How Do You Find the Right Platform for You?

In our last two-part series that asked “what is a platform”, we noted that whereas “suite” was pretty easy to define, as it is just a collection of related, and hopefully tightly integrated, modules that address the key steps of a process such as sourcing (or S2C, source-to-contract) or procurement (or P2P, procure-to-pay), platform is hard to define because you have to consider the competing definitions (development framework, enterprise application framework, hardware configuration, etc.) and delivery models (on-premise, hosted ASP, SaaS) and how they can be bundled and/or used to frame a solution space.

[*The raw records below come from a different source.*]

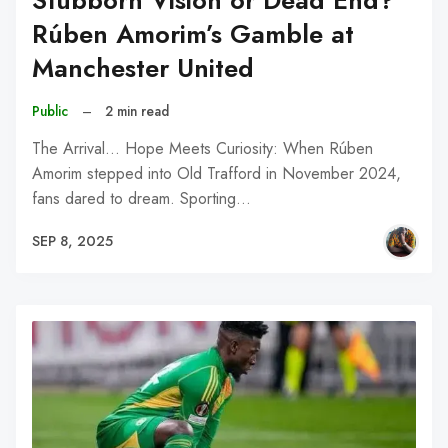
Stubborn Vision or Dead End?
Rúben Amorim’s Gamble at
Manchester United
Public
–
2 min read
The Arrival... Hope Meets Curiosity: When Rúben
Amorim stepped into Old Trafford in November 2024,
fans dared to dream. Sporting…
SEP 8, 2025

We also noted that in order to select the right platform, you needed to define what you needed the platform to do. And to add more confusion, you also need to define any constraints on how you need the platform to do it. Two tasks that are not easy to accomplish. But we can give you some advice on how you can get started.

First, define the problem you are trying to solve.

Not simply the business process at a high level, such as sourcing, procurement, or logistics, but the problems you are experiencing that need to be solved. Is it a paperwork nightmare in procurement, an inability to source efficiently, an inability to track organizational assets and services once requisitioned, an issue with inventory management on the sales side, etc. You can’t even select the right solution unless you know your major pain points, so how could you expect to select the right platform?

Next, outline the preferred process you would like to solve it.

In particular, how should the process work. For example, does all procurement have to begin with a requisition, or is a purchase order from an approved individual enough? How is it flipped to an invoice, and how are the costs verified? In addition, how do invoices come in, how are they matched, and how is this process automated, especially if the organization receives tens of thousands of invoice a month? Does the comparison happen before or after goods receipt? And what is the process if a goods receipt doesn’t materialize x days before the invoice is due? And if the number of invoices are large, with an average error and incompletion rate of 15%, how are the gaps filled in and the errors identified for flip back to supplier with an explanation?

Then document all of the data inputs you need, the artifacts that you need generated, and the data outputs that are required by affected parties.

If you are primarily sourcing direct materials, you will need a bill of materials from engineering along with the cost breakdown that is required, the inspections and certifications that need to be captured, and the timelines that need to be met. If you are sourcing services, you need position descriptions, certification requirements, other validations that must be performed, on so on. Reports will need to be generated, audit trails maintained, and so on.

Follow this with discussions with IT, Finance, Engineering, or any other department that needs to support Procurement in the process.

You will need to find out if there are any restrictions or constraints on an adopted solution dictated by current technology, processes, or third party support … such as systems that need to be integrated with, data that needs to be collected, audit trails that need to be logged, and reports that need to be generated for compliance. Systems can be a big problem — do certain APIs need to be supported, are you restricted to certain technology stack, or do you need certain hardware?

Then go beyond the immediate problem and process to identify other processes and problems that could be impacted by any solution to the problem.

For example, where Procurement is involved, inventory, assets, and accounts payable are clearly impacted. These use different processes and systems which may or may not have been identified in previous steps.

While these steps on their own may not necessarily help you identify the right platform, it will definitely help you identify which platforms are not appropriate to the need at hand and zero in on those that need a closer look.